Kısas-ı Enbiyâ ve Tevârîh-i Hulefâ başlıklı eseri, Hz. Âdem (aleyhisselam)’dan Hz. Muhammed (aleyhissalatu vesselam) Efendimize kadar gelip geçen peygamberlerin kıssalarından, Hz. Peygamber’in hayatı ve Hulefâ-yi Râşidîn ile Emevî, Abbâsî halifelerinden, diğer Türk-İslâm devletlerinden ve Osmanlı tarihinin 1439 yılına kadar olan ilk devirlerinden bahseder. Çok okunmuştur ve hatta Osmanlı zamanındaki okullarda ders kitabı (4) olarak okutulmuştur (5).
Sayısı yirmi bir olarak tespit edilen eserlerinin hepsinden bahsetmek, bu yazının gayesi değildir. Gayemiz bu büyük âlim ve münevvere, devlet adamına, fikir ve dava adamına yeniden dikkat çekmek, gençlerin ona yönelmesine vesile olmaktır.
***
Müderris, Osmanlının güçlü zamanlarında mükemmel bir rol model idi. Medreseden mezun olanlar âlimdi, ârifti, şeyhti. İmamdı, müezzindi. Önderdi, örnek adamdı. Şairdi, yazardı. Devlet ve halkın bütün ihtiyaçlarına cevap verebiliyorlardı. Lakin zamanla medrese eski kuvvetini kaybetti. Ve o dönemlerde Batı kuvvetlendi, askeri alanda Osmanlıya galebe çalmaya başladı; durum değişti. O zaman Batıyı tanıma ve anlama ihtiyacı baş gösterdi. Onun için Cevdet Paşa’ya “son büyük müderris, ilk büyük münevver” dedik. Yani artık çift değil dört kanatlı olmak zorundaydık. İşte Cevdet Paşa’nın Fransızca öğrenmesi, Batıyı tanıma ve anlama fırsatını vermiş, bu kavrayış ona devlete ve millete güçlü çözümler üretmesinde yardımcı olmuştur.
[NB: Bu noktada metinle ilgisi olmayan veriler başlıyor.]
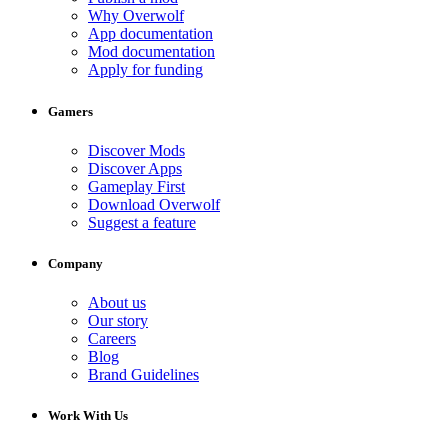
Why Overwolf
App documentation
Mod documentation
Apply for funding
Gamers
Discover Mods
Discover Apps
Gameplay First
Download Overwolf
Suggest a feature
Company
About us
Our story
Careers
Blog
Brand Guidelines
Work With Us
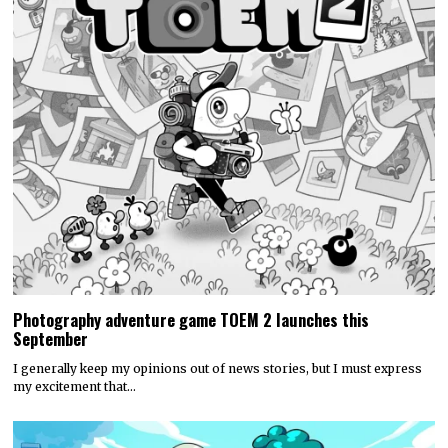
Photography adventure game TOEM 2 launches this
September
I generally keep my opinions out of news stories, but I must express
my excitement that…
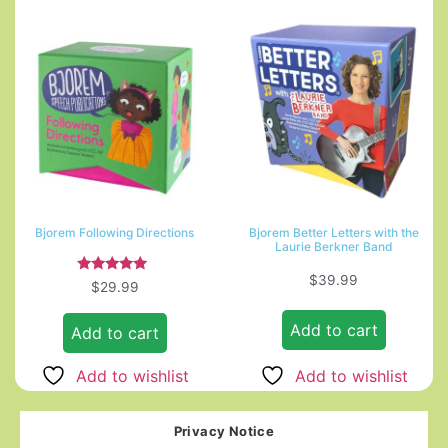
Bjorem Following Directions
Bjorem Better Letters with the
Laurie Berkner Band
$
39.99
Rated
$
29.99
5.00
out of 5
Add to cart
Add to cart
Add to wishlist
Add to wishlist
Privacy Notice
Paşanın Avrupa’daki devletleri, büyük olayları ve Batı kurumlarını düzgün ve doğru bir şekilde kavradığı, eserlerindeki ifade kuvvetinden anlaşılmaktadır. Onun için Batılılaşmanın, Batı taklitçiliğinin yanlışlığını kuvvetle savunmuştur. Avrupa kanunlarının ve kurumlarının olduğu gibi alınmasına karşı çıkarak İslâm medeniyetine ait geleneklerimizin korunması gerektiğini söylemiştir. Bunu da cesurca yapmış, zamanındaki devlet ileri gelenlerinin mesela Sadrazam Âlî Paşa’nın Fransız kanunlarının tercüme edilip aynen alınması yönündeki görüşlerine karşı çıkabilmiştir.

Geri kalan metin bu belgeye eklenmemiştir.